There are 53,043 entries in the dataset, indexed from 0 to 53,042.
2. Columns:

The dataset contains 3 columns:
Unnamed: 0: This is an integer column with no missing values (int64). It seems like an index column or could be an irrelevant placeholder (possibly from the dataset loading process).
statement: This column contains text data (object type), but has 52681 non-null entries, meaning 362 entries have missing values (53,043 - 52,681 = 362).
status: This is another column with string/object data, representing the mental health status, and it has no missing values.
3. Memory Usage:

The dataset takes up approximately 1.2 MB of memory, which gives an idea of its size.
4. What You Can Infer:
**The column statement contains some missing values, which you need to handle before further analysis (the author of the code fills these missing values with empty strings).
The Unnamed: 0 column may be unnecessary (possibly an index or placeholder), and you can consider dropping it.
status is a complete column with no missing values, so it's ready for analysis.
In summary, you need to handle the missing values in statement, and you might want to investigate the purpose of Unnamed: 0.**

**checking for missing values in each column using df.isnull().sum().** This step is crucial for identifying columns that may need imputation or removal of null values before further analysis.

In [None]:
print("Missing Values:")
print(dataset.isnull().sum())

a **histogram to visualize the distribution of the 'status' column (presumably representing the mental health status of individuals in the dataset). The goal here is to see how the statuses are spread out across the dataset, which can help reveal imbalances or trends.**

In [None]:
import plotly.express as px
fig = px.histogram(dataset, x='status', title='Distribution of Mental Health Status')
fig.show()


**filling missing values in the 'statement' column with empty strings (''). This ensures there are no null values in the 'statement' column, which is likely important for further text-based analysis.**

In [None]:
dataset['statement'] = dataset['statement'].fillna('')


In [None]:
print("Missing Values:")
print(dataset.isnull().sum())

**calculating the length of each text entry in the 'statement' column by splitting the text into words and counting them. This is stored in a new column called 'text_length'.**

In [None]:
dataset['text_length'] = dataset['statement'].apply(lambda x: len(str(x).split()))

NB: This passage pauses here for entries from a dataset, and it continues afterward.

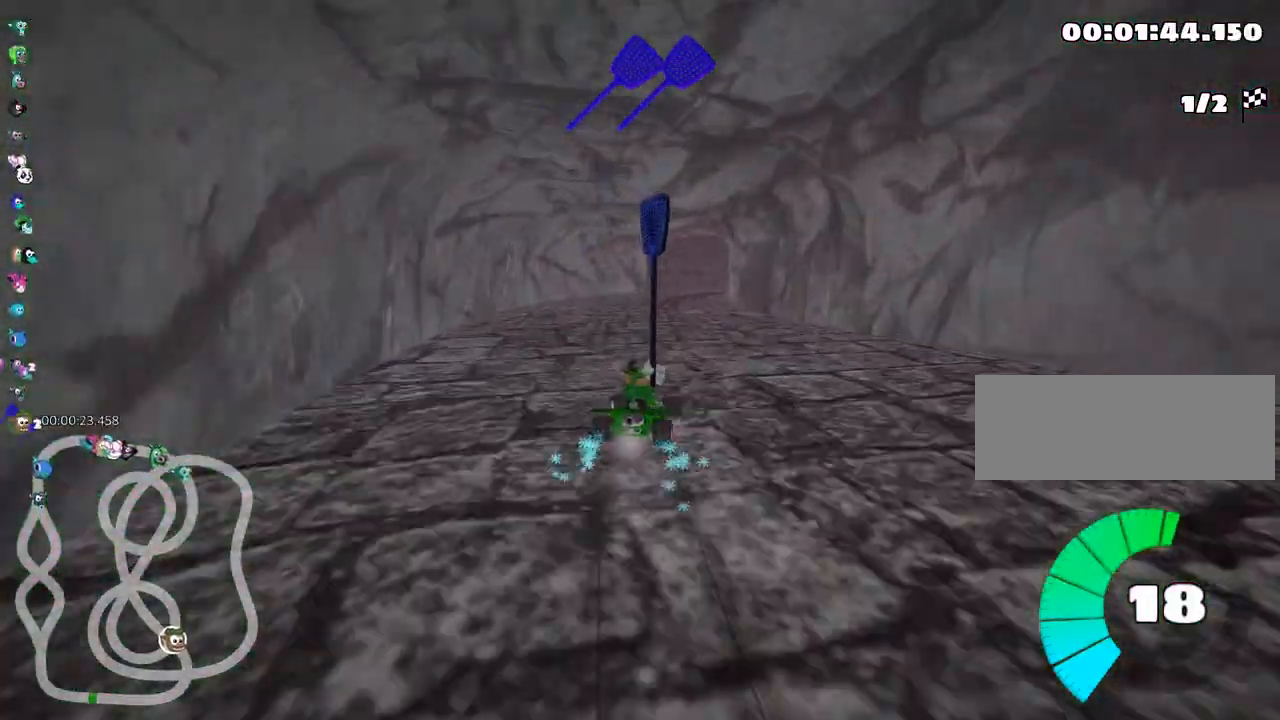
{"keys": ["right", "skid", "up"], "events": [[300, "right", "down"], [317, "left", "up"]]}
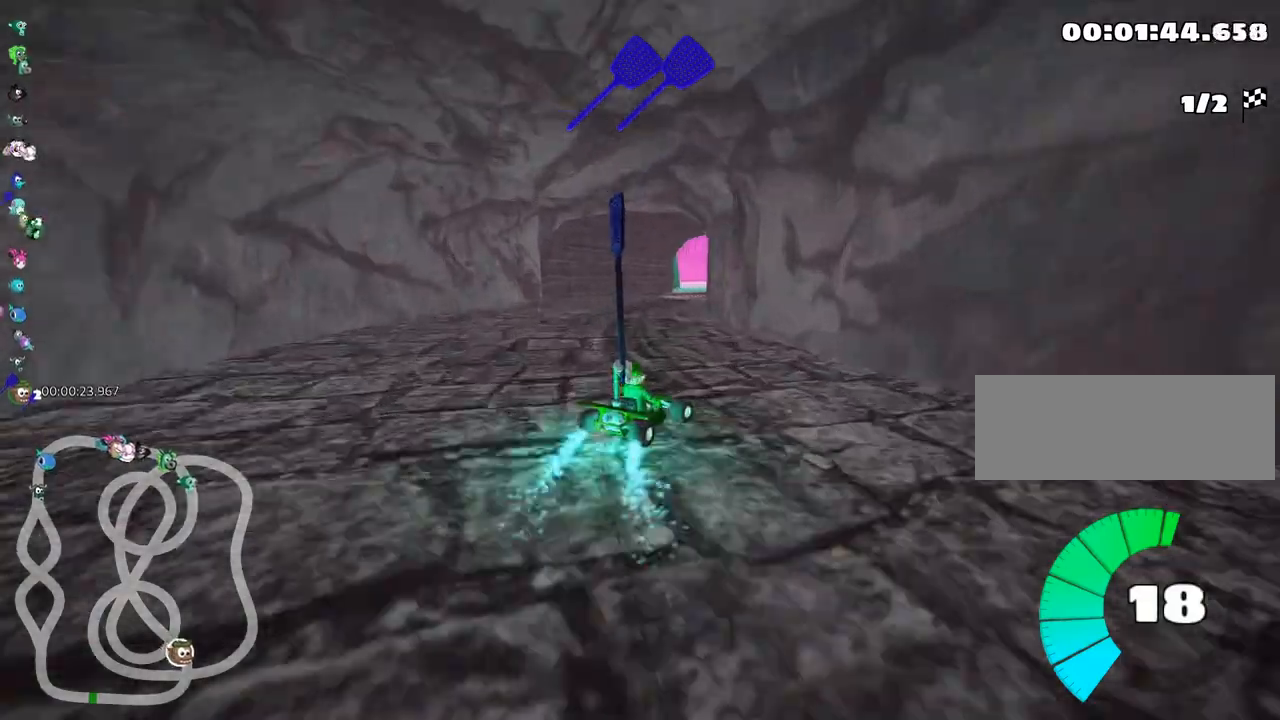
{"keys": ["right", "skid", "up"], "events": [[117, "right", "up"], [267, "left", "down"], [433, "left", "up"], [450, "right", "down"]]}
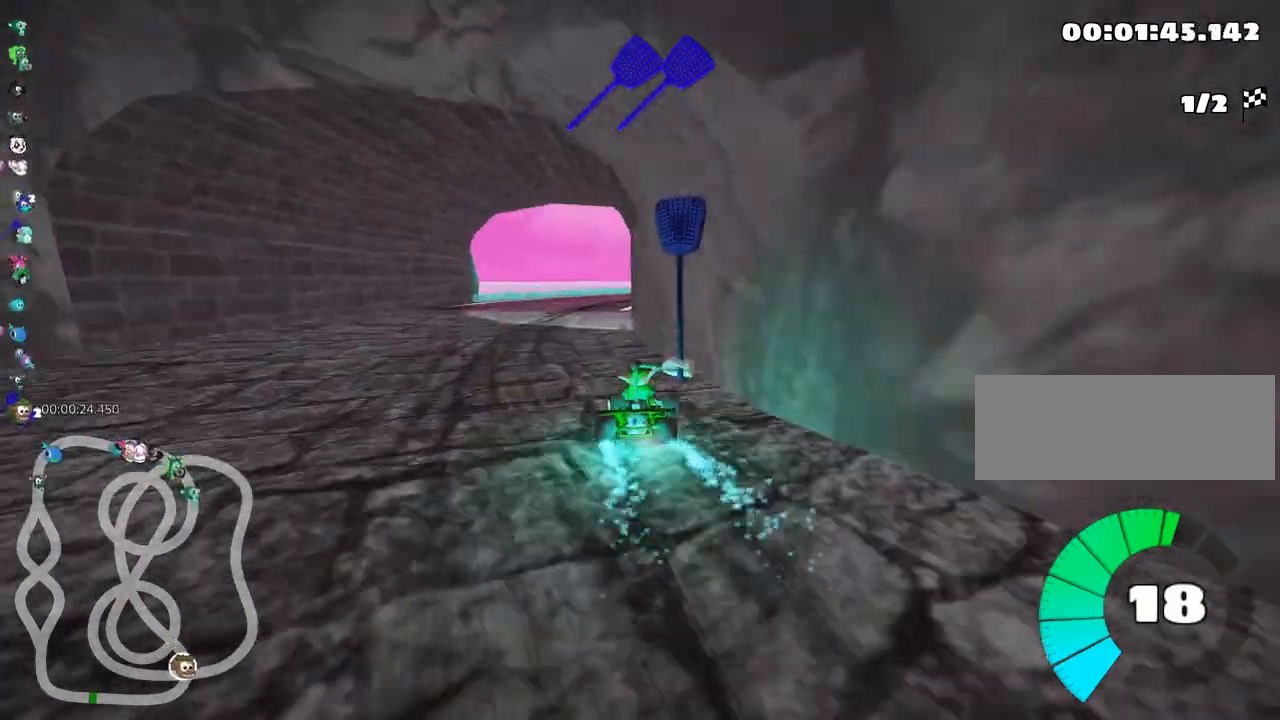
{"keys": ["right", "skid", "up"], "events": []}
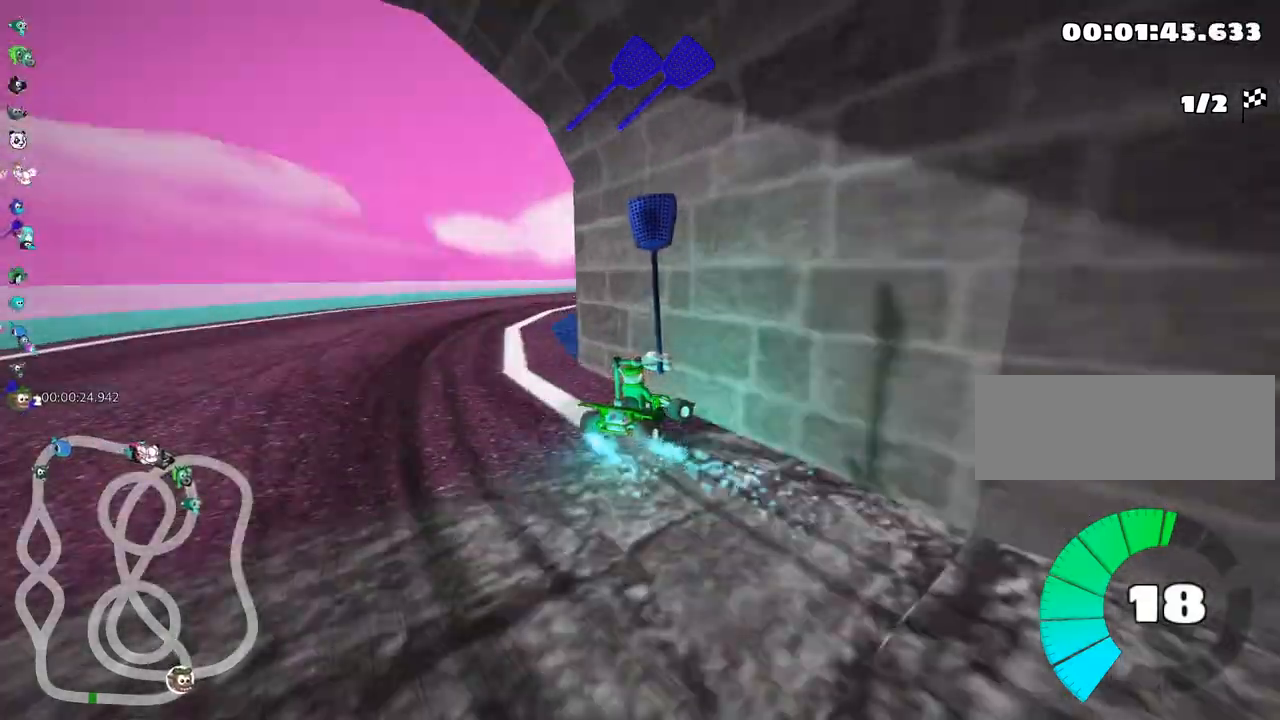
{"keys": ["skid", "up"], "events": [[167, "left", "down"], [267, "right", "up"], [367, "left", "up"]]}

**to relate text length to other variables (e.g., text length vs. mental health status), you can use a scatter plot to show how the length varies across different categories.**

In [None]:
fig = px.scatter(dataset, x='status', y='text_length', title='Text Length vs Mental Health Status')
fig.show()


In [None]:
import re
import string
import nltk
from nltk.corpus import stopwords
from nltk.tokenize import word_tokenize
from sklearn.model_selection import train_test_split, GridSearchCV
from sklearn.feature_extraction.text import TfidfVectorizer
from sklearn.linear_model import LogisticRegression
from sklearn.metrics import confusion_matrix, classification_report, accuracy_score
import plotly.figure_factory as ff
from textblob import TextBlob
import numpy as np
from wordcloud import WordCloud
import matplotlib.pyplot as plt
import plotly.express as px
import plotly.graph_objects as go

# Splitting the data

In [None]:
X = dataset['statement']
y = dataset['status']

In [None]:
X_train, X_test, y_train, y_test = train_test_split(X, y, test_size=0.2, random_state=42)

# Vectorization

In [None]:
vectorizer = TfidfVectorizer(max_features=10000)
X_train_tfidf = vectorizer.fit_transform(X_train)
X_test_tfidf = vectorizer.transform(X_test)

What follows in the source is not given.